No barco, Júlio faz a última intervenção com espuma, acolchoando os chuveiros externos da “Maravilhosa”. No pôr do sol, tiramos fotos e filmamos o resultado. A cor amarela-choque se contrasta com o azul escuro do céu. A cena da água caindo do chuveiro espumado foi bem surreal.

A volta para Penedo foi marcada por silêncio e um certo vazio. A viagem acabou. Todos pareciam estar introvertidos refletindo os momentos bons, as frustrações e as brigas. Ou simplesmente pensando em nada e olhando a lua quase cheia surgir no horizonte.

À noite eu estava acabado, cheguei a dormir na mesa do jantar. Júlio e Silas partem para São Paulo.

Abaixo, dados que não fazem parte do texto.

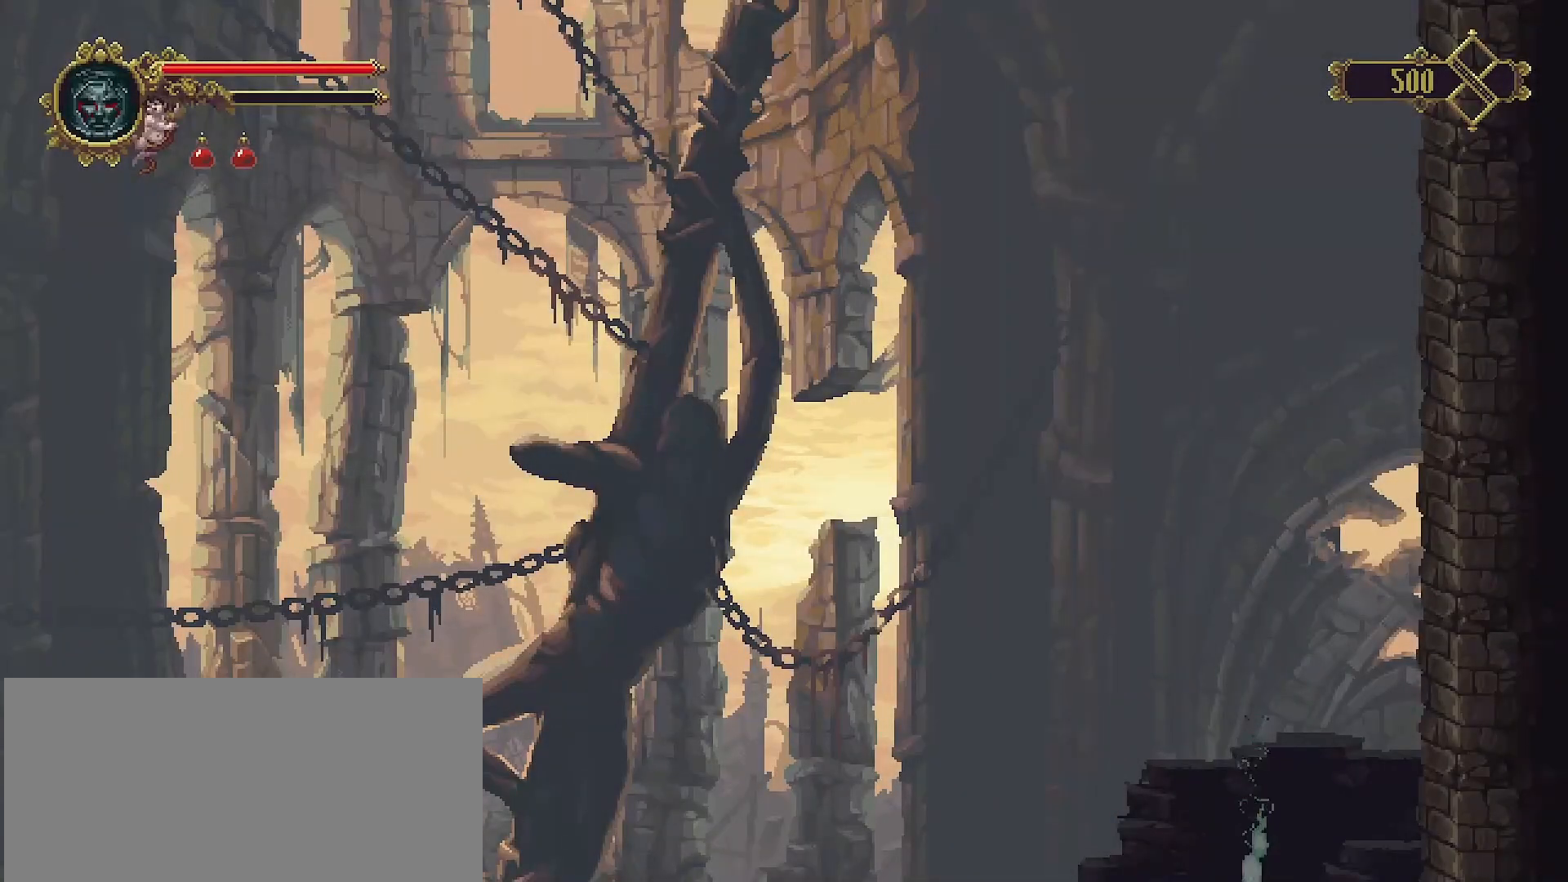
{"buttons": [], "left_stick": "right", "right_stick": "center", "events": []}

A expedição acabou. Mas o trabalho está para continuar. A triagem do material, as inúmeras fotos, os desenhos e os vídeos. O Rio São Francisco ainda estará ao nosso lado por muito tempo.

Saída do grupo.

A minha saída do grupo nunca foi repensada - continuei a viagem e as apresentações porque senão os outros integrantes teriam problemas também para continuarem realizando os projetos individuais.  Minha saída foi anunciada e não revidada, portanto realmente não faço mais parte deste projeto.  Agora, com a retirada dos posts que eu tinha feito com os títulos de “saída do grupo” e “moderando” mostra-se que o diálogo realmente não existe.  Porque  não responder aqui o que se pensa? Porque não comentam? Existe um campo para as opiniões e comentários, logo abaixo, é só clicar em “comentários”.